トゥルーマン・ショー(1998年製作の映画)
5.0
年末なのでマイ傑作選の再鑑賞──最初から自分の人生は誰かの掌の上であると気付いた男が、自分の人生を取り戻す為に奮闘するというプロットは最高の一言で、始まりから締めに至るまで小粋さと毒気と愛嬌を欠かさないこの世に現存する映画という媒体の最高傑作の内の一本。

ジム・キャリーの持ち前の善性溢れる立ち振る舞いありきのストーリーというのも興味深く、不遇の立場に晒される彼に同情的な気持ちを抱くのと同様に自由を渇望する姿に応援の心持ちを向けるのはそう難しくない作りで、作中の視聴者の視線と観客の視線がメタ的な構造としてピタリと嵌り結実する瞬間の感動は一塩だ。

子供の頃に志した冒険家の夢というさりげない過去の挿入に対しての、終盤の晴れ晴れとしたあの『行動』に伴う顔付きはやはりどこまでも愛おしく、物語上に散りばめられた要素の華麗な収束には無駄がない。

提示情報:
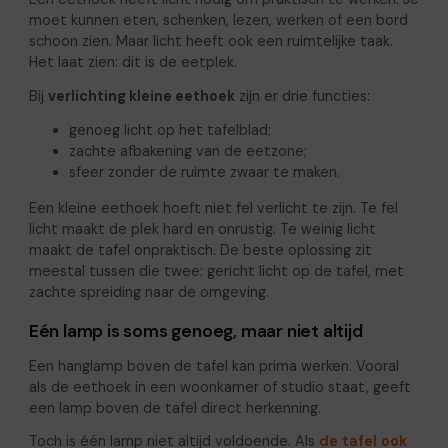
moet kunnen eten, schenken, lezen, werken of een bord
schoon zien. Maar licht heeft ook een ruimtelijke taak.
Het laat zien: dit is de eetplek.
Bij
verlichting kleine eethoek
zijn er drie functies:
genoeg licht op het tafelblad;
zachte afbakening van de eetzone;
sfeer zonder de ruimte zwaar te maken.
Een kleine eethoek hoeft niet fel verlicht te zijn. Te fel
licht maakt de plek hard en onrustig. Te weinig licht
maakt de tafel onpraktisch. De beste oplossing zit
meestal tussen die twee: gericht licht op de tafel, met
zachte spreiding naar de omgeving.
Eén lamp is soms genoeg, maar niet altijd
Een hanglamp boven de tafel kan prima werken. Vooral
als de eethoek in een woonkamer of studio staat, geeft
een lamp boven de tafel direct herkenning.
Toch is één lamp niet altijd voldoende. Als
de tafel ook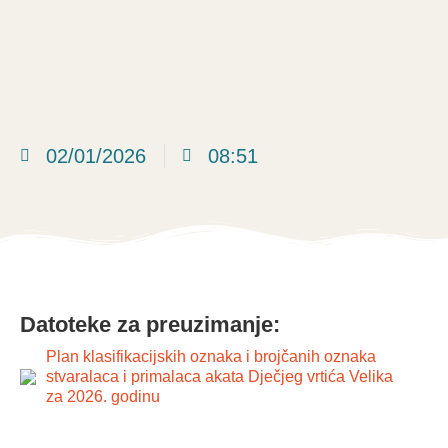
02/01/2026
08:51
Datoteke za preuzimanje:
Plan klasifikacijskih oznaka i brojčanih oznaka
stvaralaca i primalaca akata Dječjeg vrtića Velika
za 2026. godinu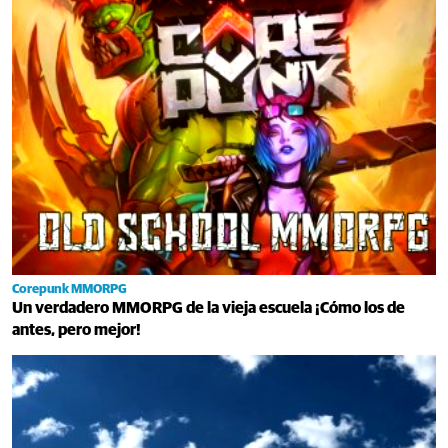
Corepunk MMORPG
Un verdadero MMORPG de la vieja escuela ¡Cómo los de
antes, pero mejor!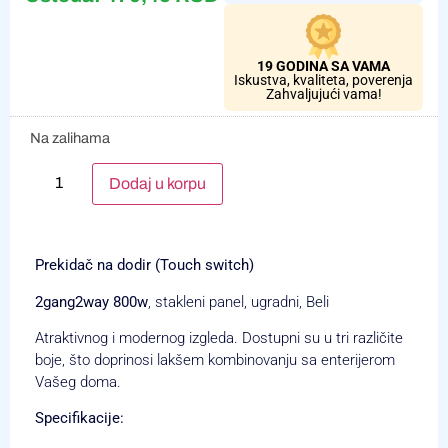
19 GODINA SA VAMA
Iskustva, kvaliteta, poverenja
Zahvaljujući vama!
Na zalihama
Alternative:
Dodaj u korpu
Prekidač na dodir (Touch switch)
2gang2way 800w
, stakleni panel, ugradni, Beli
Atraktivnog i modernog izgleda. Dostupni su u tri različite
boje, što doprinosi lakšem kombinovanju sa enterijerom
Vašeg doma.
Specifikacije: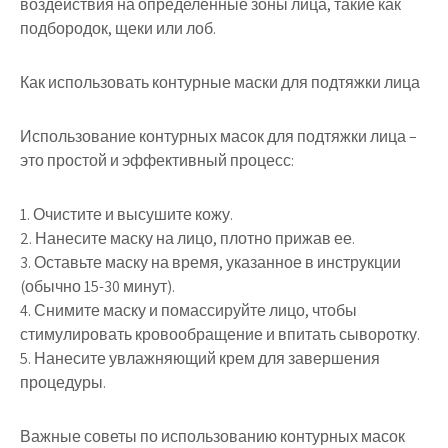
воздействия на определенные зоны лица, такие как
подбородок, щеки или лоб.
Как использовать контурные маски для подтяжки лица
Использование контурных масок для подтяжки лица –
это простой и эффективный процесс:
1. Очистите и высушите кожу.
2. Нанесите маску на лицо, плотно прижав ее.
3. Оставьте маску на время, указанное в инструкции
(обычно 15-30 минут).
4. Снимите маску и помассируйте лицо, чтобы
стимулировать кровообращение и впитать сыворотку.
5. Нанесите увлажняющий крем для завершения
процедуры.
Важные советы по использованию контурных масок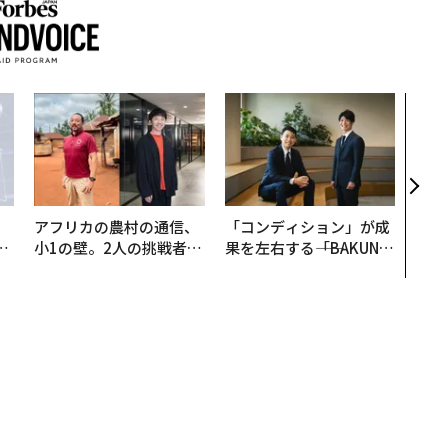
目先
年後
─ア
支援
アフリカの農村の通信、
「コンディション」が成
は
小1の壁。2人の挑戦者が
果を左右する――「BAKUN
ク
手にした「次なる武器」
E」のTENTIALが支える
れ
「挑戦者の明日」
I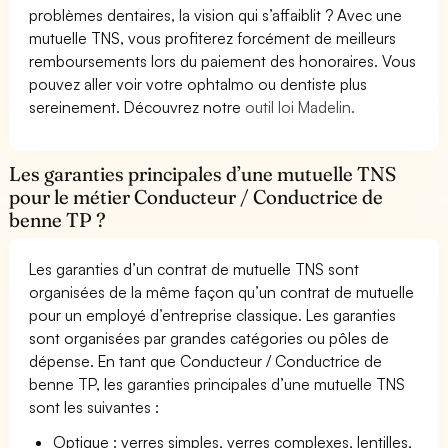
problèmes dentaires, la vision qui s’affaiblit ? Avec une
mutuelle TNS, vous profiterez forcément de meilleurs
remboursements lors du paiement des honoraires. Vous
pouvez aller voir votre ophtalmo ou dentiste plus
sereinement. Découvrez notre
outil loi Madelin.
Les garanties principales d’une mutuelle TNS
pour le métier Conducteur / Conductrice de
benne TP ?
Les garanties d’un contrat de mutuelle TNS sont
organisées de la même façon qu’un contrat de mutuelle
pour un employé d’entreprise classique. Les garanties
sont organisées par grandes catégories ou pôles de
dépense. En tant que Conducteur / Conductrice de
benne TP, les garanties principales d’une mutuelle TNS
sont les suivantes :
Optique : verres simples, verres complexes, lentilles,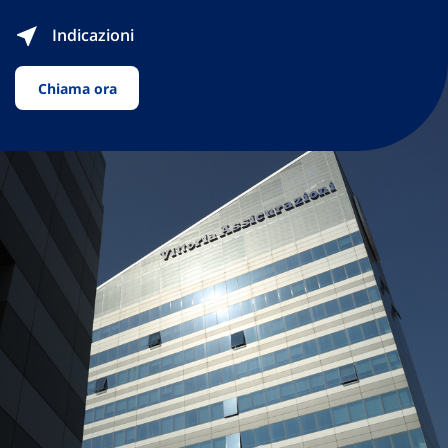
Indicazioni
Chiama ora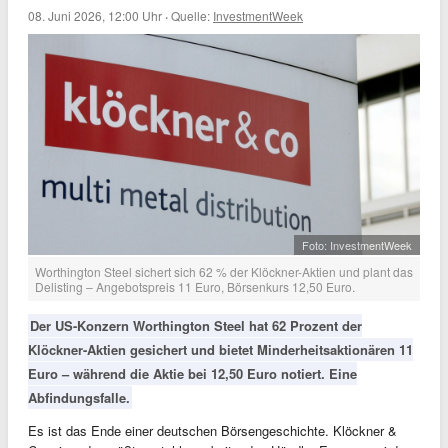
08. Juni 2026, 12:00 Uhr
·
Quelle:
InvestmentWeek
Foto: InvestmentWeek
Worthington Steel sichert sich 62 % der Klöckner-Aktien und plant das
Delisting – Angebotspreis 11 Euro, Börsenkurs 12,50 Euro.
Der US-Konzern Worthington Steel hat 62 Prozent der
Klöckner-Aktien gesichert und bietet Minderheitsaktionären 11
Euro – während die Aktie bei 12,50 Euro notiert. Eine
Abfindungsfalle.
Es ist das Ende einer deutschen Börsengeschichte. Klöckner &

課題: 抜粋文では、子供の頃に志した夢として何が挙げられていますか。

解答: 冒険家の夢です。